Word for word, repeat the data; no picture should appear in the result.

== PROVIDED MATERIAL ==
◆ ◆ ◆ ◆ ◆

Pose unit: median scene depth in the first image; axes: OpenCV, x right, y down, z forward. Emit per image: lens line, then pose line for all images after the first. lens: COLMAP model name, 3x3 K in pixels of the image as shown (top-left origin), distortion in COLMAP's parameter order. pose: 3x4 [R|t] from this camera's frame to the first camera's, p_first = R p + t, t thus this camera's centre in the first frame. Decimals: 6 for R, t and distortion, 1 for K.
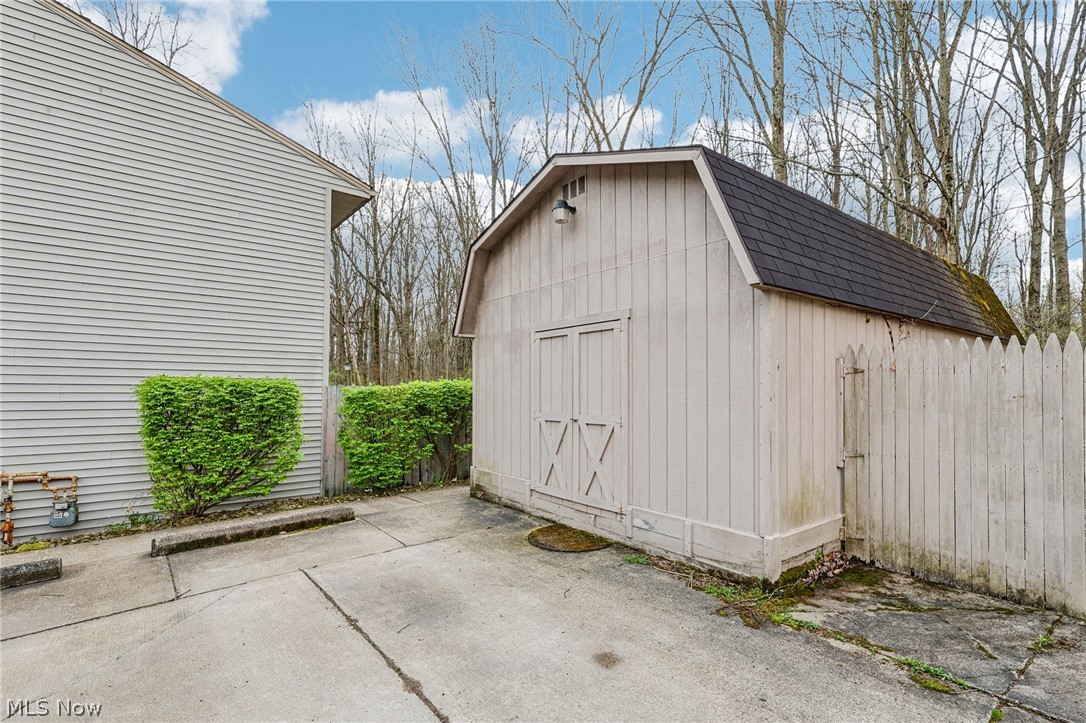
lens RADIAL K [[525.3, 0, 581.6], [0, 525.3, 345.1], [0, 0, 1]] dist [0.000789, 0.000075]
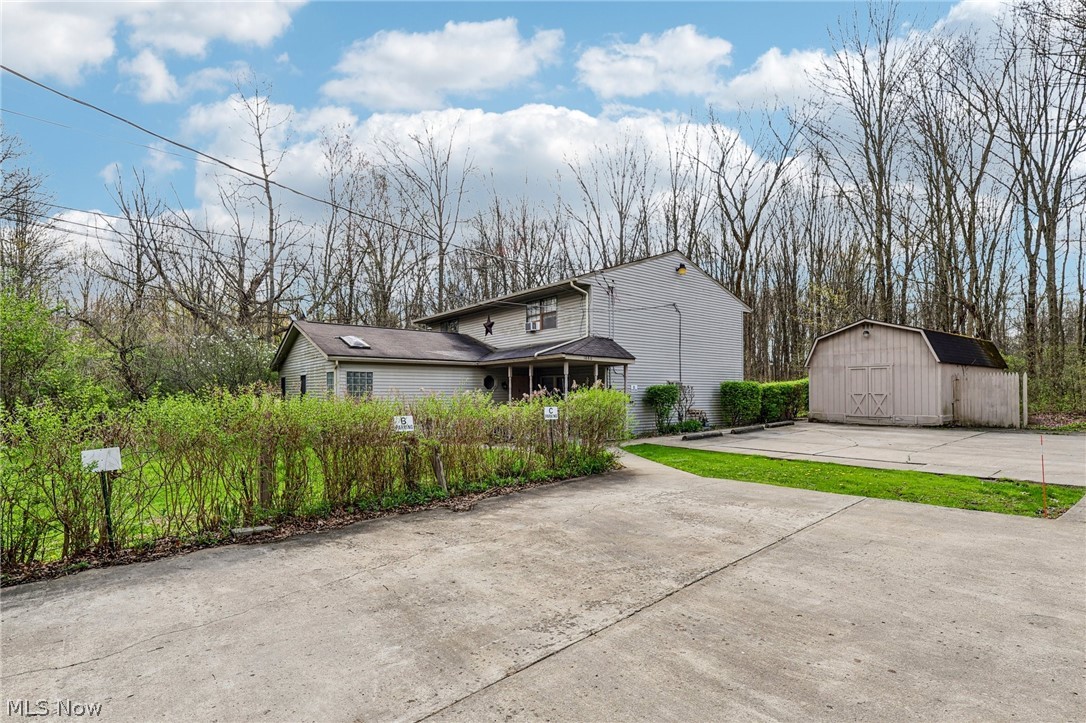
lens RADIAL K [[516.8, 0, 544.7], [0, 516.8, 371.3], [0, 0, 1]] dist [0.000920, -0.000065]
pose [[0.998610, -0.001737, -0.052678, -2.068986], [0.004879, 0.998212, 0.059572, -0.228076], [0.052480, -0.059746, 0.996833, -2.665657]]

◆ ◆ ◆ ◆ ◆

== COMPLETED TASK ==
Pose unit: median scene depth in the first image; axes: OpenCV, x right, y down, z forward. Emit per image: lens line, then pose line for all images after the first. lens: COLMAP model name, 3x3 K in pixels of the image as shown (top-left origin), distortion in COLMAP's parameter order. pose: 3x4 [R|t] from this camera's frame to the first camera's, p_first = R p + t, t thus this camera's centre in the first frame. Decimals: 6 for R, t and distortion, 1 for K.
lens RADIAL K [[525.3, 0, 581.6], [0, 525.3, 345.1], [0, 0, 1]] dist [0.000789, 0.000075]
lens RADIAL K [[516.8, 0, 544.7], [0, 516.8, 371.3], [0, 0, 1]] dist [0.000920, -0.000065]
pose [[0.998610, -0.001737, -0.052678, -2.068986], [0.004879, 0.998212, 0.059572, -0.228076], [0.052480, -0.059746, 0.996833, -2.665657]]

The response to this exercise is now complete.